I openly concede that on the Innovation Adoption Lifecycle Curve, I am an unequivocal slouch. In the event that it takes batteries, beeps, lights up, trills, vibrates or converses with me I'm going to be the last to purchase one. The Smark Fork is the same. It doesn't mind the issues I have with the thought of going out to supper and hauling a wonky fork out of my satchel and afterward licking it clean and returning it in handbag after my feast, it simply would appear to be yet an alternate thingamabob that could do what it says it will do, however might be deceived. Like my pedometer that enlisted an additional step each time I went to the washroom and dropped trou'.

On the off chance that I bring my dish up closer to my face will it enroll the move from plate to mouth?

On the off chance that I heap the fork high, and take creature size nibbles will it enroll the extent of those chomps?

On the off chance that I consume a nibble of greens or a chomp of chocolate fudge cake will it know the contrast?

Like anything on the off chance that I take after the guidelines it will do what it says it will, however one can consume slower by viewing the clock, or putting her fork down between bites, or polishing careful consuming.

Tuesday, 19 February 2013

Earth Goddess and Mother Goddess

Joseph Campbell in The Power of Myth, a 1988 interview with Bill Moyers, links the image of the Earth or Mother Goddess to symbols of fertility and reproduction. For example, Campbell states that, "There have been systems of religion where the mother is the prime parent, the source... We talk of Mother Earth. And in Egypt you have the Mother Heavens, the Goddess Nut, who is represented as the whole heavenly sphere". Campbell continues by stating that the correlation between fertility and the Goddess found its roots in agriculture.

Bill Moyers: But what happened along the way to this reverence that in primitive societies was directed to the Goddess figure, the Great Goddess, the mother earth- what happened to that?
Joseph Campbell: Well that was associated primarily with agriculture and the agricultural societies. It has to do with the earth. The human woman gives birth just as the earth gives birth to the plants...so woman magic and earth magic are the same. They are related. And the personification of the energy that gives birth to forms and nourishes forms is properly female. It is in the agricultural world of ancient Mesopotamia, the Egyptian Nile, and in the earlier planting-culture systems that the Goddess is the dominant mythic form.

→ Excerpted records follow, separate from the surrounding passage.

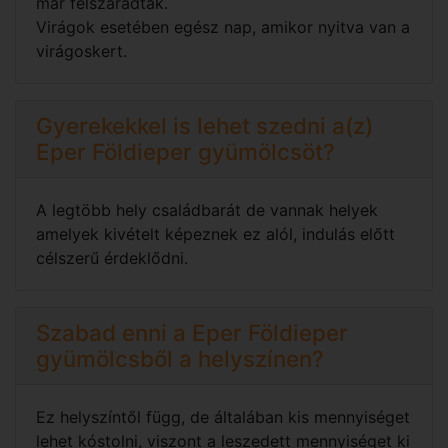
már felszáradtak.
Virágok esetében egész nap, amikor nyitva van a
virágoskert.
Gyerekekkel is lehet szedni a(z)
Eper Földieper gyümölcsöt?
A legtöbb hely családbarát de vannak helyek
amelyek kivételt képeznek ez alól, indulás előtt
célszerű érdeklődni.
Szabad enni a Eper Földieper
gyümölcsből a helyszínen?
Ez helyszíntől függ, de általában kis mennyiséget
lehet kóstolni, viszont a leszedett mennyiséget ki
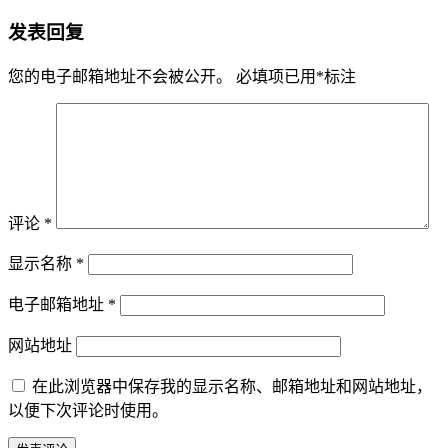
发表回复
您的电子邮箱地址不会被公开。
必填项已用
*
标注
评论
*
显示名称
*
电子邮箱地址
*
网站地址
在此浏览器中保存我的显示名称、邮箱地址和网站地址，
以便下次评论时使用。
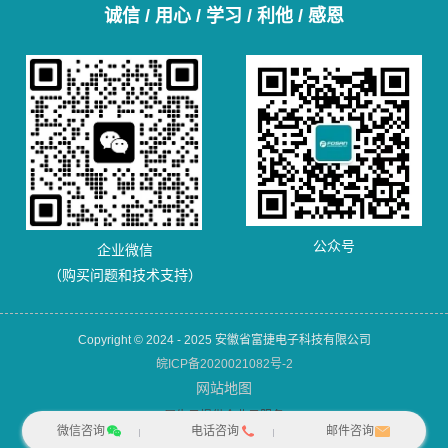
诚信 / 用心 / 学习 / 利他 / 感恩
公众号
企业微信
（购买问题和技术支持）
Copyright © 2024 - 2025 安徽省富捷电子科技有限公司
皖ICP备2020021082号-2
网站地图
犀牛云提供企业云服务
微信咨询
电话咨询
邮件咨询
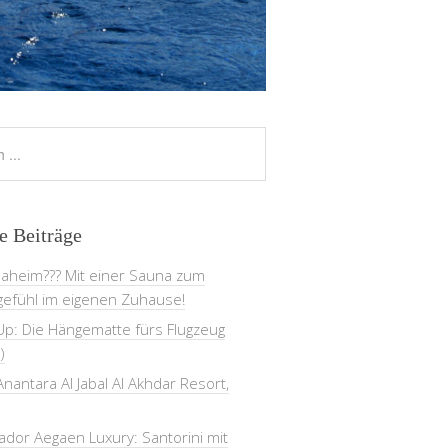
e Beiträge
daheim??? Mit einer Sauna zum
gefühl im eigenen Zuhause!
Up: Die Hängematte fürs Flugzeug
)
nantara Al Jabal Al Akhdar Resort,
dor Aegaen Luxury: Santorini mit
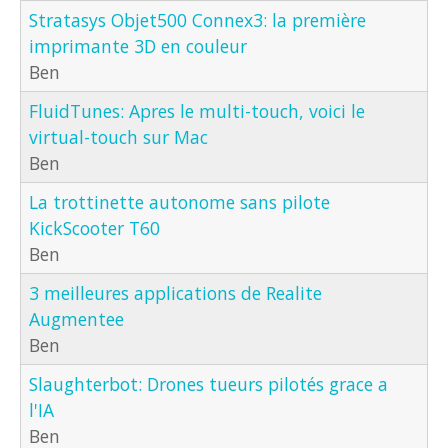
Stratasys Objet500 Connex3: la première
imprimante 3D en couleur
Ben
FluidTunes: Apres le multi-touch, voici le
virtual-touch sur Mac
Ben
La trottinette autonome sans pilote
KickScooter T60
Ben
3 meilleures applications de Realite
Augmentee
Ben
Slaughterbot: Drones tueurs pilotés grace a
l'IA
Ben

Campbell also argues that the image of the Virgin Mary was derived from the image of Isis and her child Horus: "The antique model for the Madonna, is Isis with Horus at her breast".

Tuesday, 7 August 2012


A goddess is a female deity. In some cultures goddesses are associated with Earth, motherhood, love, and the household. In other cultures, goddesses also rule over war, death, and destruction as well as healing. They can be figureheads of religions and can be accessed in modern times by religious statues

In some religions, a sacred feminine archetype can occupy a very central place in prayer and worship. In Hinduism, Sacred Feminine or Shaktism is one of the three major Hindu denominations of worship along with Vishnu and Shiva. In Tibetan Buddhism, the highest achievement any person can achieve is to become like the "great" female Buddhas (e.g. Arya Tara) who are depicted as being supreme protectors, fearless and filled with compassion for all beings.

The primacy of a monotheistic or near-monotheistic "Great Goddess" is advocated by some modern matriarchists as a female version of, preceding, or analogue to, the Abrahamic God associated with the historical rise of monotheism in the Mediterranean Axis Age.

Thursday, 18 August 2011


With few exceptions Alders are deciduous (not evergreen), their leaves are alternate, simple, and serrated. The flowers are catkins with elongate male catkins on the same plant as shorter female catkins, often before leaves appear; they are mainly wind-pollinated, but also visited by bees to a small extent. They differ from the birches (Betula, the other genus in the family) in that the female catkins are woody and do not disintegrate at maturity, opening to release the seeds in a similar manner to many conifer cones.

The largest species are Red Alder (A. rubra) on the west coast of North America and Black Alder (A. glutinosa), native to most of Europe and widely introduced elsewhere, both reaching over 30 m. By contrast, the widespread Green Alder (A. viridis) is rarely more than a 5 m tall shrub.